Records to process:
#####
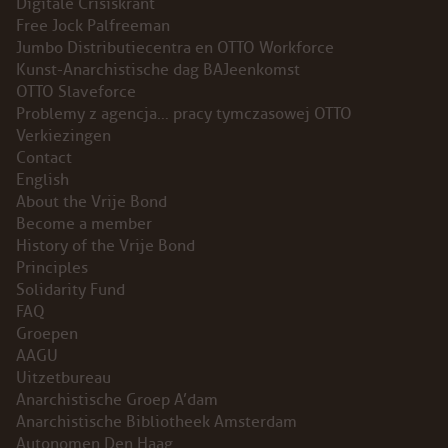
Digitale Crisiskrant
Free Jock Palfreeman
Jumbo Distributiecentra en OTTO Workforce
Kunst-Anarchistische dag BAJeenkomst
OTTO Slaveforce
Problemy z agencja… pracy tymczasowej OTTO
Verkiezingen
Contact
English
About the Vrije Bond
Become a member
History of the Vrije Bond
Principles
Solidarity Fund
FAQ
Groepen
AAGU
Uitzetbureau
Anarchistische Groep A’dam
Anarchistische Bibliotheek Amsterdam
Autonomen Den Haag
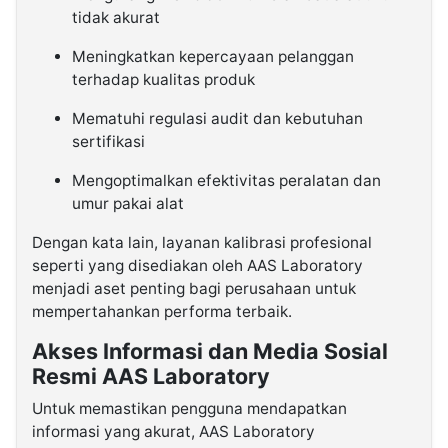
tidak akurat
Meningkatkan kepercayaan pelanggan
terhadap kualitas produk
Mematuhi regulasi audit dan kebutuhan
sertifikasi
Mengoptimalkan efektivitas peralatan dan
umur pakai alat
Dengan kata lain, layanan kalibrasi profesional
seperti yang disediakan oleh AAS Laboratory
menjadi aset penting bagi perusahaan untuk
mempertahankan performa terbaik.
Akses Informasi dan Media Sosial
Resmi AAS Laboratory
Untuk memastikan pengguna mendapatkan
informasi yang akurat, AAS Laboratory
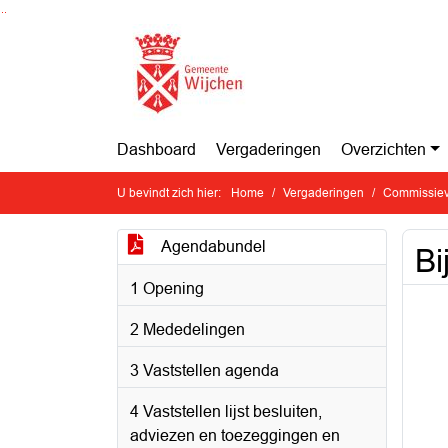
Ga naar de inhoud van deze pagina
Ga naar het zoeken
Ga naar het menu
Dashboard
Vergaderingen
Overzichten
U bevindt zich hier:
Home
Vergaderingen
Commissiev
Agendabundel
Bi
1 Opening
2 Mededelingen
3 Vaststellen agenda
4 Vaststellen lijst besluiten,
adviezen en toezeggingen en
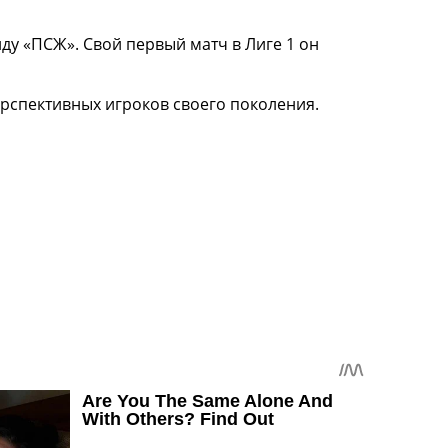
у «ПСЖ». Свой первый матч в Лиге 1 он
ерспективных игроков своего поколения.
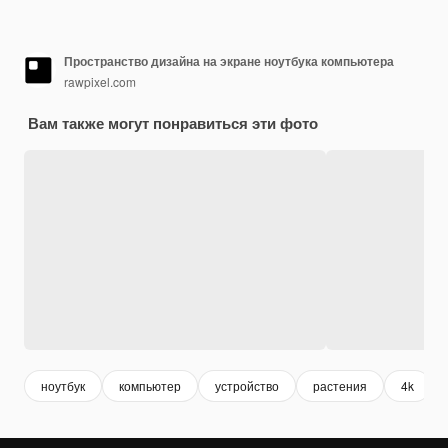
Пространство дизайна на экране ноутбука компьютера
rawpixel.com
Вам также могут понравиться эти фото
ноутбук
компьютер
устройство
растения
4k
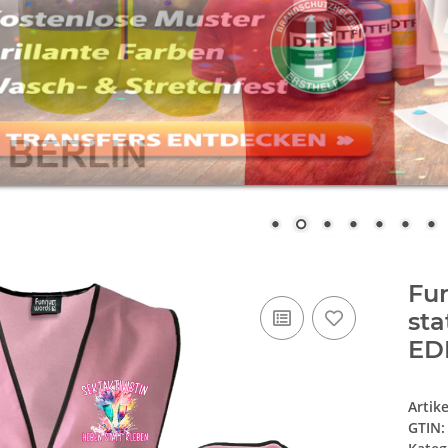
Fun
st
ED
Artik
GTIN:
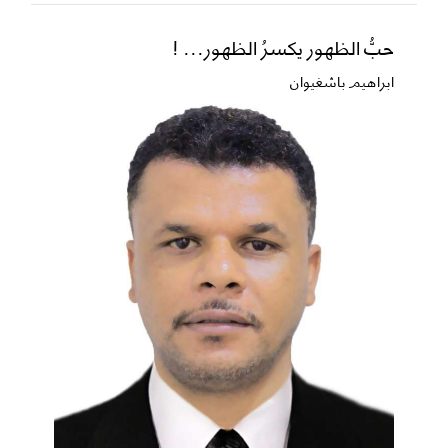
حبُّ الظهور يكسرُ الظهور... !
ابراهيم باشغيوان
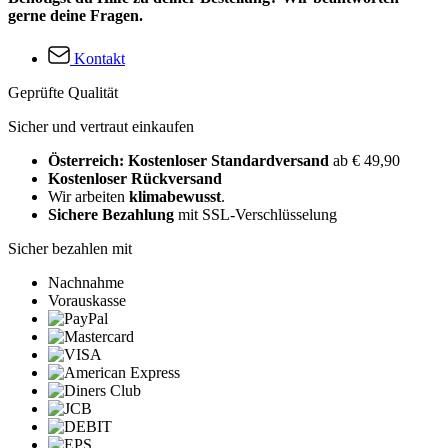
gerne deine Fragen.
Kontakt
Geprüfte Qualität
Sicher und vertraut einkaufen
Österreich: Kostenloser Standardversand
ab € 49,90
Kostenloser Rückversand
Wir arbeiten
klimabewusst
.
Sichere Bezahlung
mit SSL-Verschlüsselung
Sicher bezahlen mit
Nachnahme
Vorauskasse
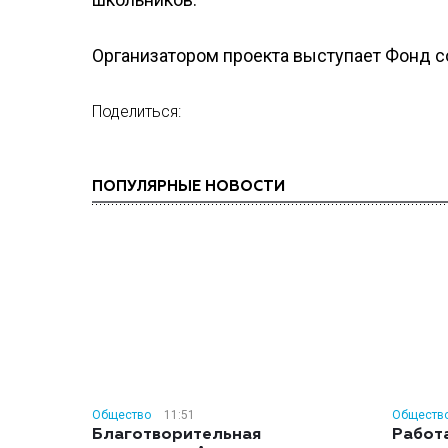
Организатором проекта выступает Фонд с
Поделиться:
ПОПУЛЯРНЫЕ НОВОСТИ
Общество
11:51
Обществ
Благотворительная
Работ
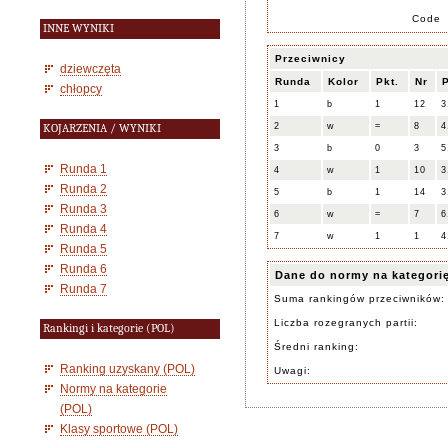
Code
INNE WYNIKI
Przeciwnicy
dziewczęta
Runda
Kolor
Pkt.
Nr
P
chłopcy
1
b
1
12
3
2
w
=
8
4
KOJARZENIA / WYNIKI
3
b
0
3
5
Runda 1
4
w
1
10
3
Runda 2
5
b
1
14
3
Runda 3
6
w
=
7
6
Runda 4
7
w
1
1
4
Runda 5
Runda 6
Dane do normy na kategori
Runda 7
Suma rankingów przeciwników:
Liczba rozegranych partii:
Rankingi i kategorie (POL)
Średni ranking:
Ranking uzyskany (POL)
Uwagi:
Normy na kategorie
(POL)
Klasy sportowe (POL)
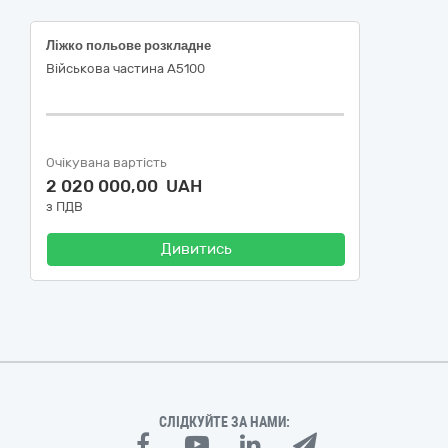
Ліжко польове розкладне
Військова частина А5100
Очікувана вартість
2 020 000,00 UAH
з ПДВ
Дивитись
СЛІДКУЙТЕ ЗА НАМИ:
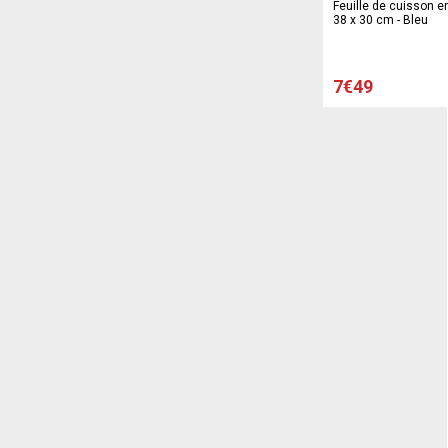
Feuille de cuisson en
38 x 30 cm - Bleu
7€49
#####
Task item:
An exact reproduction of the data is needed, with no pictures included.

Response area:
Digitale Crisiskrant
Free Jock Palfreeman
Jumbo Distributiecentra en OTTO Workforce
Kunst-Anarchistische dag BAJeenkomst
OTTO Slaveforce
Problemy z agencja… pracy tymczasowej OTTO
Verkiezingen
Contact
English
About the Vrije Bond
Become a member
History of the Vrije Bond
Principles
Solidarity Fund
FAQ
Groepen
AAGU
Uitzetbureau
Anarchistische Groep A’dam
Anarchistische Bibliotheek Amsterdam
Autonomen Den Haag
tidak akurat
Meningkatkan kepercayaan pelanggan
terhadap kualitas produk
Mematuhi regulasi audit dan kebutuhan
sertifikasi
Mengoptimalkan efektivitas peralatan dan
umur pakai alat
Dengan kata lain, layanan kalibrasi profesional
seperti yang disediakan oleh AAS Laboratory
menjadi aset penting bagi perusahaan untuk
mempertahankan performa terbaik.
Akses Informasi dan Media Sosial
Resmi AAS Laboratory
Untuk memastikan pengguna mendapatkan
informasi yang akurat, AAS Laboratory
Ga naar de inhoud van deze pagina
Ga naar het zoeken
Ga naar het menu
Dashboard
Vergaderingen
Overzichten
U bevindt zich hier:
Home
Vergaderingen
Commissiev
Agendabundel
Bi
1 Opening
2 Mededelingen
3 Vaststellen agenda
4 Vaststellen lijst besluiten,
adviezen en toezeggingen en
у «ПСЖ». Свой первый матч в Лиге 1 он
ерспективных игроков своего поколения.
Пространство дизайна на экране ноутбука компьютера
rawpixel.com
Вам также могут понравиться эти фото
ноутбук
компьютер
устройство
растения
4k
Fun
st
ED
Artik
GTIN:
حبُّ الظهور يكسرُ الظهور... !
ابراهيم باشغيوان
gerne deine Fragen.
Kontakt
Geprüfte Qualität
Sicher und vertraut einkaufen
Österreich: Kostenloser Standardversand
ab € 49,90
Kostenloser Rückversand
Wir arbeiten
klimabewusst
.
Sichere Bezahlung
mit SSL-Verschlüsselung
Sicher bezahlen mit
Nachnahme
Vorauskasse
Организатором проекта выступает Фонд с
Поделиться:
ПОПУЛЯРНЫЕ НОВОСТИ
Общество
11:51
Обществ
Благотворительная
Работ
Code
INNE WYNIKI
Przeciwnicy
dziewczęta
Runda
Kolor
Pkt.
Nr
P
chłopcy
1
b
1
12
3
2
w
=
8
4
KOJARZENIA / WYNIKI
3
b
0
3
5
Runda 1
4
w
1
10
3
Runda 2
5
b
1
14
3
Runda 3
6
w
=
7
6
Runda 4
7
w
1
1
4
Runda 5
Runda 6
Dane do normy na kategori
Runda 7
Suma rankingów przeciwników:
Liczba rozegranych partii:
Rankingi i kategorie (POL)
Średni ranking:
Ranking uzyskany (POL)
Uwagi:
Normy na kategorie
(POL)
Klasy sportowe (POL)
Ліжко польове розкладне
Військова частина А5100
Очікувана вартість
2 020 000,00 UAH
з ПДВ
Дивитись
СЛІДКУЙТЕ ЗА НАМИ:
Feuille de cuisson en
38 x 30 cm - Bleu
7€49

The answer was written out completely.